▶ Task goal:
Please report every line in the entries that contains the string "eller".

*** Begin section ***

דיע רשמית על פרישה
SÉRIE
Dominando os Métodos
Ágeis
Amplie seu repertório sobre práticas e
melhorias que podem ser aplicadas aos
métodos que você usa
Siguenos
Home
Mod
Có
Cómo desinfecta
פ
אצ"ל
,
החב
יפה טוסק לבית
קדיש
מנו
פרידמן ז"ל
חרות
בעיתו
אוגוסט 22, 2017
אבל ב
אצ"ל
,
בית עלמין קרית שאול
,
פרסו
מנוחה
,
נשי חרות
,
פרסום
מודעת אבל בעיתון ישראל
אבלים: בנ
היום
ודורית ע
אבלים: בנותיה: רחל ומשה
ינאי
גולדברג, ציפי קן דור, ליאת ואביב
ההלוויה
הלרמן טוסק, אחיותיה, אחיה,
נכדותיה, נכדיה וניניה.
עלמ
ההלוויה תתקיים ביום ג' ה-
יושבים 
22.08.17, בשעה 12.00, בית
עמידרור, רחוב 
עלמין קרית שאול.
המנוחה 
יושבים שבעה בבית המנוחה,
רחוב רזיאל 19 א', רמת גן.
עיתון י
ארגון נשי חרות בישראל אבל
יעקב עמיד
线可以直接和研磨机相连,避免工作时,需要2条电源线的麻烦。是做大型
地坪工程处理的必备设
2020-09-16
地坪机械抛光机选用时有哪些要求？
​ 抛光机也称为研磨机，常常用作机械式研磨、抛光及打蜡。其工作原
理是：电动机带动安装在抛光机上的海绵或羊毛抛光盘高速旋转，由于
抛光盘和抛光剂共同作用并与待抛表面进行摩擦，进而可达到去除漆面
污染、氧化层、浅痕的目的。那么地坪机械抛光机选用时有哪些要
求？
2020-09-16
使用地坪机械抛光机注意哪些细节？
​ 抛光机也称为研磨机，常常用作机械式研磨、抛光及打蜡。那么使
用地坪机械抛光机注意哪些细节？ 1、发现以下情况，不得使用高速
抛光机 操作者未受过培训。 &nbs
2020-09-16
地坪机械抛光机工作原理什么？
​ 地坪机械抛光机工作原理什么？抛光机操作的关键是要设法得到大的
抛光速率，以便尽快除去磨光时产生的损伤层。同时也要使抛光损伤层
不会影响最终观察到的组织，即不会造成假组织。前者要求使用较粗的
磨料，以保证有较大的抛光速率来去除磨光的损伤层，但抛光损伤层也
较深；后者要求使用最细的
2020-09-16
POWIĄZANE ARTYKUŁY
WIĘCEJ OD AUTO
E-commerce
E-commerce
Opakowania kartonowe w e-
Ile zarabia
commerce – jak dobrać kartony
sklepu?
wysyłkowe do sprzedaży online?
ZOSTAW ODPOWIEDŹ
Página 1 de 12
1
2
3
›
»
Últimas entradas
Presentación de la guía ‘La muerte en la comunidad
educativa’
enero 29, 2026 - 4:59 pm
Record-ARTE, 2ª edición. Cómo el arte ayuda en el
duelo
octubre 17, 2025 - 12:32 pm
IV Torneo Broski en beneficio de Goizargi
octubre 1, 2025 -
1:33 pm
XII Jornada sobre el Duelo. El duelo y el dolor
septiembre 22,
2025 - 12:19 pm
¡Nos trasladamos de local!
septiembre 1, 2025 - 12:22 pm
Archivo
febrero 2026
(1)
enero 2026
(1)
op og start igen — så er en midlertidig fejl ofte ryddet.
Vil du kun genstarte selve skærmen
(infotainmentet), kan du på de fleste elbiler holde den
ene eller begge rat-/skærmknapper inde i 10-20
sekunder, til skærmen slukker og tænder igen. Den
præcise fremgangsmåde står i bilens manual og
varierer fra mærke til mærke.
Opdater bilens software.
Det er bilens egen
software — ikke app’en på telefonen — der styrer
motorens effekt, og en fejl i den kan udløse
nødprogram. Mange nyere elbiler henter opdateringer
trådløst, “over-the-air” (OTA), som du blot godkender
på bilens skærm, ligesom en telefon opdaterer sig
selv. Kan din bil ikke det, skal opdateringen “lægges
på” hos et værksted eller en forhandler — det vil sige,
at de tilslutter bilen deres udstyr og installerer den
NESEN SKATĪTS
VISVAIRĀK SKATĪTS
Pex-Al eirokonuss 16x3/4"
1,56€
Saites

*** End section ***

▶ Task answer:
ene eller begge rat-/skærmknapper inde i 10-20
på” hos et værksted eller en forhandler — det vil sige,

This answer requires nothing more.